Required tasks:
(a) Please repeat the stretch of the Kumbh Mela passage from "The Kumbh Mela, which" through "faith and technology." word for word.
(b) Write what comes next in the Kumbh Mela article, beginning right after its final sentence.

The Kumbh Mela, which happens every 12 years, is a massive undertaking by any standard. This year, because of a rare celestial alignment, it was deemed a once-in-a-century occurrence. The government in Uttar Pradesh, India’s most populous state, said it expected more than 400 million pilgrims and visitors to arrive in Prayagraj for the 45-day festival.
Yogi Adityanath, the state’s chief minister, is considered among the contenders to succeed Prime Minister Narendra Modi. Analysts said he put himself front and center as the organizer of the world’s largest gathering in an attempt to build his national profile as an administrator who could mix two things dear to India: faith and technology.
While assessing the preparations for the festival early in January, Mr. Adityanath, 52, had pointed fingers at his predecessors over the operation of past festivals, which had led to deadly stampedes. He said that he wanted arrangements that could be “a lesson to those who had made the organization of the Maha Kumbh synonymous with filth and stampede.”

Data listing:
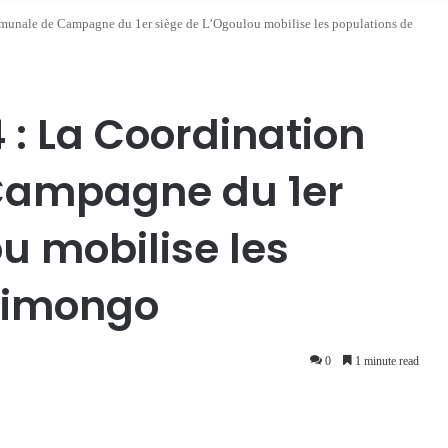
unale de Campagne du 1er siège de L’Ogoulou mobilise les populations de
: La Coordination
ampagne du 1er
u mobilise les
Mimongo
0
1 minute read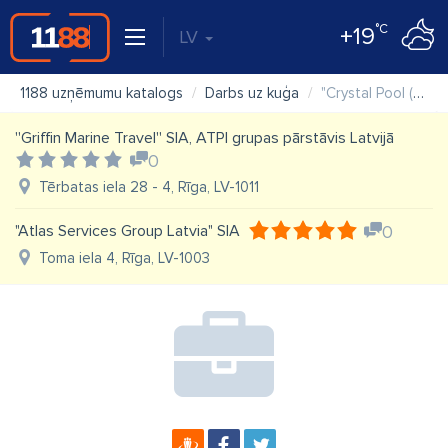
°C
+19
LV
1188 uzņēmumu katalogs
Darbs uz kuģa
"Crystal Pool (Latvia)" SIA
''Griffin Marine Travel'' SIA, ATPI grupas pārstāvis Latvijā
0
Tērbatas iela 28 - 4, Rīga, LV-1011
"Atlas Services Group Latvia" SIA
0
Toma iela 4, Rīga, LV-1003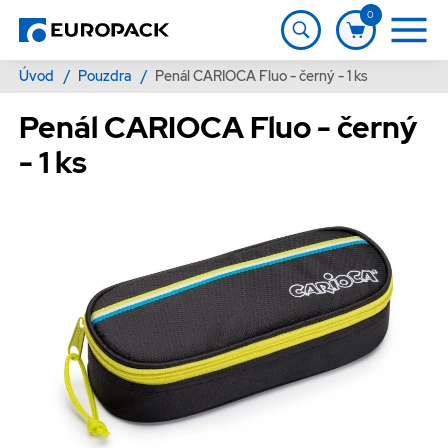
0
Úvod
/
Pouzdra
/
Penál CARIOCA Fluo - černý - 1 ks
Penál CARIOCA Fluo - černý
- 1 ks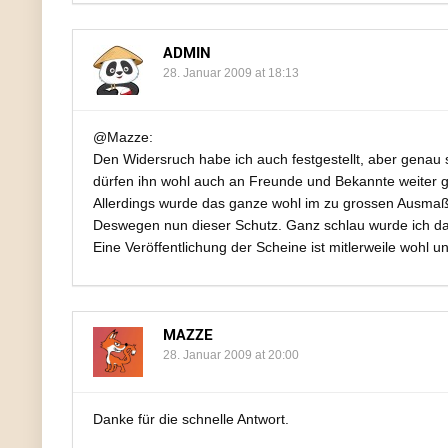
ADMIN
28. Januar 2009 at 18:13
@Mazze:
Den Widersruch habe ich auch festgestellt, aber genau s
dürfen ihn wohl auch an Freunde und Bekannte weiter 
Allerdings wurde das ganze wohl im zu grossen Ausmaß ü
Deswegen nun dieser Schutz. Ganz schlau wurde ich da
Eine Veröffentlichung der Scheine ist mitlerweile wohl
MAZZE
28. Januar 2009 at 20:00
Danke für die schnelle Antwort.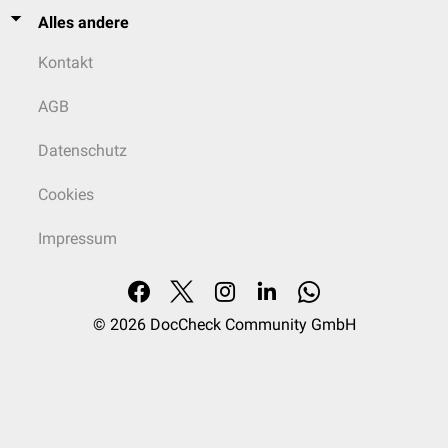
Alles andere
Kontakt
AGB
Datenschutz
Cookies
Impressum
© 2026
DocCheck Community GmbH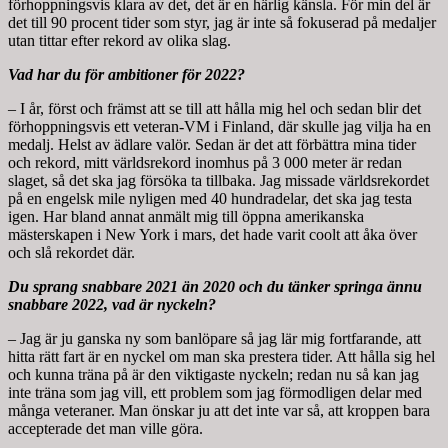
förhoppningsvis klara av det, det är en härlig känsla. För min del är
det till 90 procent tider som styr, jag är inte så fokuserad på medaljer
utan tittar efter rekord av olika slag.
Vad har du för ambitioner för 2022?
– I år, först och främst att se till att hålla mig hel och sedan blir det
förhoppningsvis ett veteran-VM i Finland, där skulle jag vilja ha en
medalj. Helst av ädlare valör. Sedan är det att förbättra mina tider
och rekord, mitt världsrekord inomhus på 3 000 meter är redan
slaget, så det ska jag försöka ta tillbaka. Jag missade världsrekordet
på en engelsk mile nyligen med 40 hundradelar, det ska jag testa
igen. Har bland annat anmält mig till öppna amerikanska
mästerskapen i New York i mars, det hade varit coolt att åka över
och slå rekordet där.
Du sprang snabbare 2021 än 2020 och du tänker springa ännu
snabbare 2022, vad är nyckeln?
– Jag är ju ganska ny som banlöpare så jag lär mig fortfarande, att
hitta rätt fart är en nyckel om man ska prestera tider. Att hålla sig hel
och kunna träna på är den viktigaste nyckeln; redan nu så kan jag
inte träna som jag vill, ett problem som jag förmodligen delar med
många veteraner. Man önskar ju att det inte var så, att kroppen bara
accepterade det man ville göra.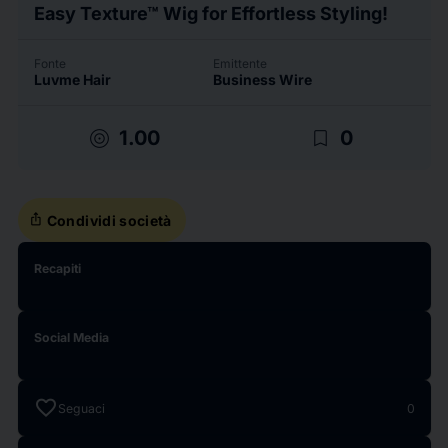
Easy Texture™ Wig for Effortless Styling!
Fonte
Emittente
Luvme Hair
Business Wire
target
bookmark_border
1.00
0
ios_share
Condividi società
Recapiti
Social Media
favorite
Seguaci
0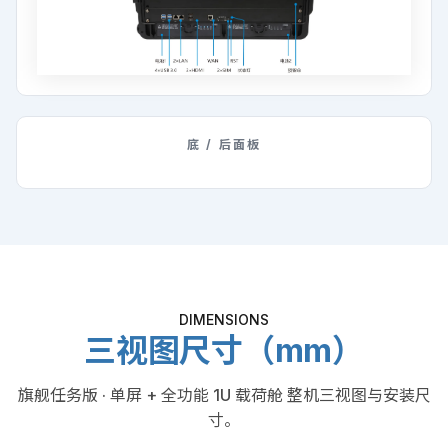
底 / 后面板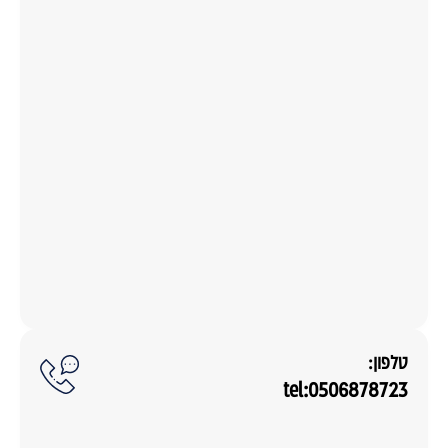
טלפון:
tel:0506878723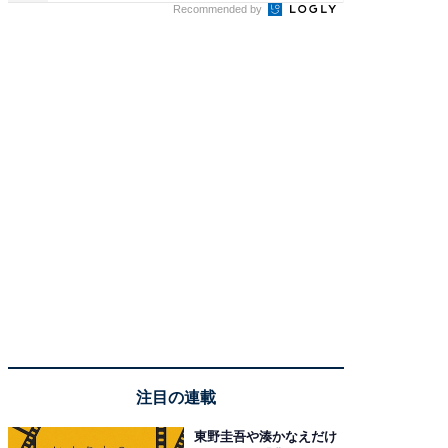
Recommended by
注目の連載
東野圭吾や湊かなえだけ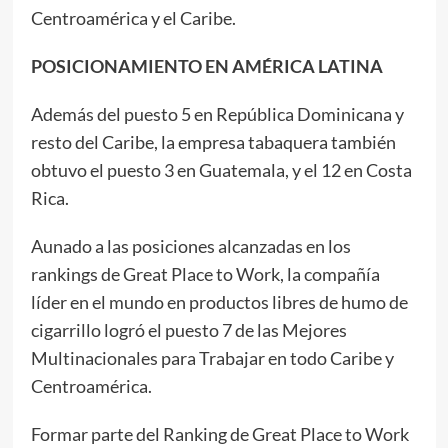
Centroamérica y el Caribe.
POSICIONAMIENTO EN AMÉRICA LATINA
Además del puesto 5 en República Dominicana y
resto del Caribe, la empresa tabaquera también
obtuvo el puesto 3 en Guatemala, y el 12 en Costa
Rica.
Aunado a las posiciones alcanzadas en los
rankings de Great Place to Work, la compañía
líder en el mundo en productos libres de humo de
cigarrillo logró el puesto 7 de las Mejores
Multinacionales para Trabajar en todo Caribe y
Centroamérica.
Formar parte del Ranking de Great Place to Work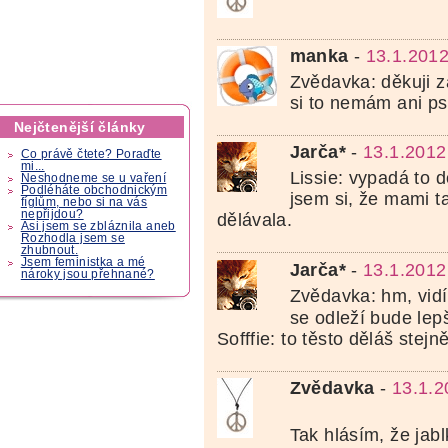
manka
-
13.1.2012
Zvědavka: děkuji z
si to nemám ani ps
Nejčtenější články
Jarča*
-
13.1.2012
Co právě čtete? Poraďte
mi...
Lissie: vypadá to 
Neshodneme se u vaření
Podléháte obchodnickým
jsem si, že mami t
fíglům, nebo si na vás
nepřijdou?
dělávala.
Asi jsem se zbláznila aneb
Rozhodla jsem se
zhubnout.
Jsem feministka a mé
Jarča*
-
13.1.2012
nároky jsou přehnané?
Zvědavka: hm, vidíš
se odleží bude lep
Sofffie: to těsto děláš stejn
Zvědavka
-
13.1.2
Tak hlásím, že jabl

Answers to the exercises:
(a)
The Kumbh Mela, which happens every 12 years, is a massive undertaking by any standard. This year, because of a rare celestial alignment, it was deemed a once-in-a-century occurrence. The government in Uttar Pradesh, India’s most populous state, said it expected more than 400 million pilgrims and visitors to arrive in Prayagraj for the 45-day festival.
Yogi Adityanath, the state’s chief minister, is considered among the contenders to succeed Prime Minister Narendra Modi. Analysts said he put himself front and center as the organizer of the world’s largest gathering in an attempt to build his national profile as an administrator who could mix two things dear to India: faith and technology.

(b)
“Yogi has been touted as larger-than-life, larger-than-Uttar Pradesh,” said Rasheed Kidwai, an author and political analyst. “The success of the event would have meant to announce to the world, ‘Here is a man who micromanaged a gathering of 400 million people effortlessly.’ This posturing would become important for the post-Modi era.”
The Uttar Pradesh government has a public relations budget of over $100 million for the year, and some of that goes to media outlets that provide friendly coverage.
It has also introduced a new social media policy that gives financial incentives to influencers who promote the state’s success, while promising action against the reporting of “government schemes in a wrong manner or with wrong intention,” according to news reports.
The hold of that influence was clear in the aftermath of the tragedy. Television channels headlined Mr. Adityanath’s regular phone conversations with Mr. Modi, 74, and that everything was under control. They repeated throughout the day a video statement by Mr. Adityanath, in which he made no mention of deaths but asked people to not fall for rumors.
But some saw through the public relations campaign.
“It is reminiscent of the opacity of Chief Minister Yogi Adityanath and his government after the widespread deaths during the second Covid-19 wave in March 2021, the scale of which was evident later when horrific images of bodies floating in the Ganga emerged,” The Hindu, a national newspaper, wrote in an editorial Thursday.
Mr. Adityanath has ordered a probe into the lapse. His officials have not explained what caused the delay in providing a casualty toll. His office did not respond to requests for comment.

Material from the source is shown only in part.